▶ Extrait choisi:

Hassiba Kaabêche, directrice régionale Pays de la Loire de la Banque de France : "La procédure peut aller très vite" — Photo : DR

De nombreux chefs d’entreprise disent ne pas connaître la procédure de Médiation du crédit. Dans quelles conditions peuvent-ils y recourir en cas de difficulté à rembourser le PGE ?

Un accord de place sur la restructuration des petits PGE dans le cadre de la Médiation du crédit aux petites entreprises a été signé le 19 janvier 2022. Il offre aux TPE, PME et indépendants ayant bénéficié d’un PGE de moins de 50 000 euros un nouvel outil pour en étaler le remboursement. Ces entreprises doivent attester, via leur expert-comptable, qu’elles connaissent des difficultés de gestion avérées, sans être cependant en cessation de paiement et avoir des capacités de rebond. Il leur faut pour cela faire établir une attestation de non-cessation de paiement par leur expert-comptable et faire le point avec leurs banques sur leurs capacités de remboursement du PGE et de tous leurs crédits en cours. Selon sa situation, l’entreprise peut ensuite saisir le Médiateur du crédit, afin de trouver un accord amiable pour restructurer l’ensemble de ses dettes. Pour les entreprises dont le PGE dépasse 50 000 euros, la procédure est la même mais passe, non pas par la Médiation du crédit, mais par le Conseiller départemental à la sortie de crise.

▶ Activité 1: Réécrivez toutes les lignes de données en remplaçant « folder » par « directory » sans rien modifier d'autre. Omettez les images dans votre réponse.
Les lignes de données n'ont aucun lien avec l'extrait.

▶ Lignes de données:

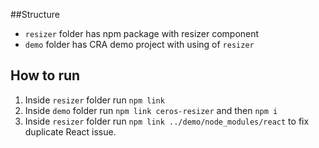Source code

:##Structure

* `resizer` folder has npm package with resizer component
* `demo` folder has CRA demo project with using of `resizer`

## How to run

1. Inside `resizer` folder run `npm link`
2. Inside `demo` folder run `npm link ceros-resizer` and then `npm i`
3. Inside `resizer` folder run `npm link ../demo/node_modules/react` to fix duplicate React issue.
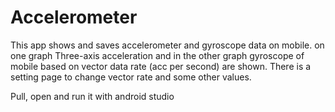 # Accelerometer
This app shows and saves accelerometer and gyroscope data on mobile.
on one graph Three-axis acceleration and in the other graph gyroscope of mobile based on vector data rate (acc per second) are shown. 
There is a setting page to change vector rate and some other values.

Pull, open and run it with android studio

▶ Activité 2: Reformulez sous forme de liste le paragraphe de l'extrait qui commence par « Un accord de place », en conservant ses faits principaux.

▶ Résultat 1:
Source code

:##Structure

* `resizer` directory has npm package with resizer component
* `demo` directory has CRA demo project with using of `resizer`

## How to run

1. Inside `resizer` directory run `npm link`
2. Inside `demo` directory run `npm link ceros-resizer` and then `npm i`
3. Inside `resizer` directory run `npm link ../demo/node_modules/react` to fix duplicate React issue.
 # Accelerometer
This app shows and saves accelerometer and gyroscope data on mobile.
on one graph Three-axis acceleration and in the other graph gyroscope of mobile based on vector data rate (acc per second) are shown. 
There is a setting page to change vector rate and some other values.

Pull, open and run it with android studio

▶ Résultat 2:
- Un accord de place sur la restructuration des petits PGE a été signé le 19 janvier 2022, dans le cadre de la Médiation du crédit aux petites entreprises.
- Il permet aux TPE, PME et indépendants ayant obtenu un PGE de moins de 50 000 euros d'en étaler le remboursement.
- Ces entreprises doivent attester, par leur expert-comptable, de difficultés de gestion avérées, sans être en cessation de paiement, et de capacités de rebond.
- Elles doivent faire établir une attestation de non-cessation de paiement par leur expert-comptable.
- Elles doivent aussi faire le point avec leurs banques sur leur capacité à rembourser le PGE et tous leurs crédits en cours.
- Selon sa situation, l'entreprise peut ensuite saisir le Médiateur du crédit pour trouver un accord amiable de restructuration de l'ensemble de ses dettes.
- Au-delà de 50 000 euros de PGE, la procédure est identique, mais passe par le Conseiller départemental à la sortie de crise.